True, however the DFW metroplex is rather spread out. It's a factor Uber should consider when applying rates.
Airport trips are where I tend to see mileage get out of hand, yet those trips help make day hours more productive and worthwhile for UberX.
https://www.sparefoot.com/Dallas-TX-self-storage/How-Big-is-Dallas-Fort-Worth-Metroplex.html


----------



## KeJorn (Oct 3, 2014)

On a side note, I made about $50 in tips that day.


----------



## TimFromMA (Mar 4, 2015)

KeJorn said:


> *So some say we make $500/day...*
> 
> Yeah, whatever.
> 
> ...


Maybe I'm stupid but I think the math is wrong. According to your table, your costs are $0.676 per mile and you drove 600 miles. $0.676 * 600 = $405.60 in total costs.
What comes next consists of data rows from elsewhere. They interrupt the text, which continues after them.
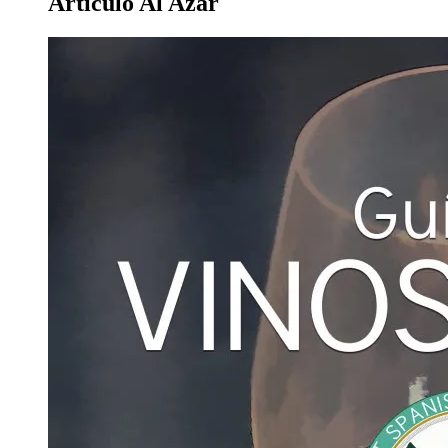
Artículo Al Azar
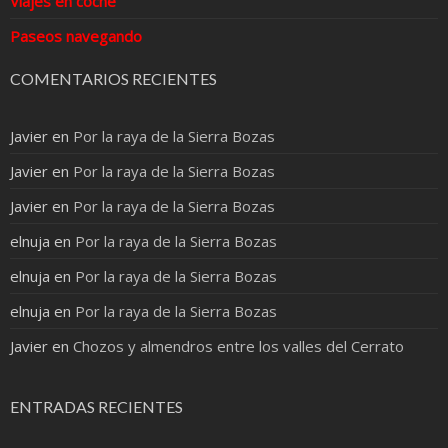
Viajes en coche
Paseos navegando
COMENTARIOS RECIENTES
Javier
en
Por la raya de la Sierra Bozas
Javier
en
Por la raya de la Sierra Bozas
Javier
en
Por la raya de la Sierra Bozas
elnuja
en
Por la raya de la Sierra Bozas
elnuja
en
Por la raya de la Sierra Bozas
elnuja
en
Por la raya de la Sierra Bozas
Javier
en
Chozos y almendros entre los valles del Cerrato
ENTRADAS RECIENTES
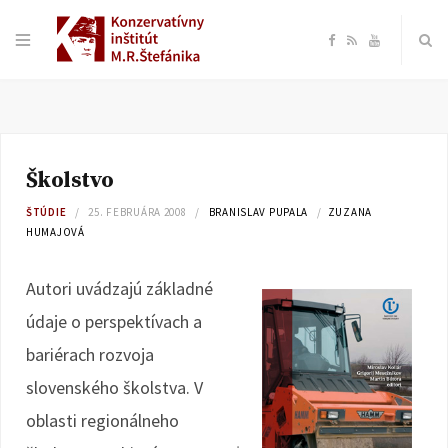
F
R
Y
a
S
o
c
S
u
Školstvo
e
T
ŠTÚDIE
25. FEBRUÁRA 2008
BRANISLAV PUPALA
ZUZANA
HUMAJOVÁ
b
u
Autori uvádzajú základné
o
b
údaje o perspektívach a
o
e
bariérach rozvoja
slovenského školstva. V
k
oblasti regionálneho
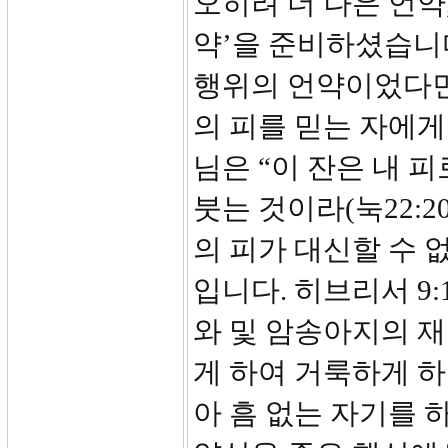
오히려 더 나은 언약
약’을 준비하셨습니
행위의 언약이었다면
의 피를 믿는 자에게
님은 “이 잔은 내 
붓는 것이라(눅22:
의 피가 대신할 수 
입니다. 히브리서 9:
와 및 암송아지의 재
게 하여 거룩하게 
아 흠 없는 자기를 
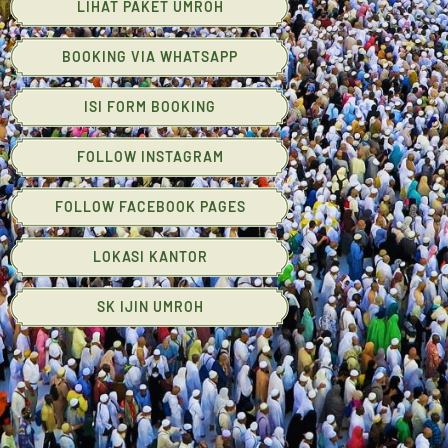
LIHAT PAKET UMROH
BOOKING VIA WHATSAPP
ISI FORM BOOKING
FOLLOW INSTAGRAM
FOLLOW FACEBOOK PAGES
LOKASI KANTOR
SK IJIN UMROH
Looks to me like you made no money whatsoever and even lost $0.04


----------



## KeJorn (Oct 3, 2014)

TimFromMA said:


> Maybe I'm stupid but I think the math is wrong. According to your table, your costs are $0.676 per mile and you drove 600 miles. $0.676 * 600 = $405.60 in total costs.
> 
> Looks to me like you made no money whatsoever and even lost $0.04


That is not costs... but mislabeled.. Avg pay /mile..
I cut and paste that part to different areas, mainly for the cost/mile, but chose to also check pay/mile, but did not relabel it.. sorry about that confusion.
I only provided the summary portion...

Here is an example of the spreadsheet, where I corrected that label:
https://uberpeople.net/threads/week-of-aug-17-23.33562/page-2#post-481476


----------



## TimFromMA (Mar 4, 2015)

KeJorn said:


> That is not costs... but mislabeled.. Avg pay /mile..
> I cut and paste that part to different areas, mainly for the cost/mile, but chose to also check pay/mile, but did not relabel it.. sorry about that confusion.
> I only provided the summary portion...
> 
> ...


Looked kind of fishy to me. I drive a V8 pickup truck (not for uber) which only costs me about $0.60 per mile to operate.


----------



## KeJorn (Oct 3, 2014)

TimFromMA said:


> Looked kind of fishy to me. I drive a V8 pickup truck (not for uber) which only costs me about $0.60 per mile to operate.


Yeah that was only for one day, so aside from the gas and tolls (which I only tallied the gas for that day for that summary)... there were not many costs... thus I use the deduction choices as the gauge for approximated costs based on mileage.


----------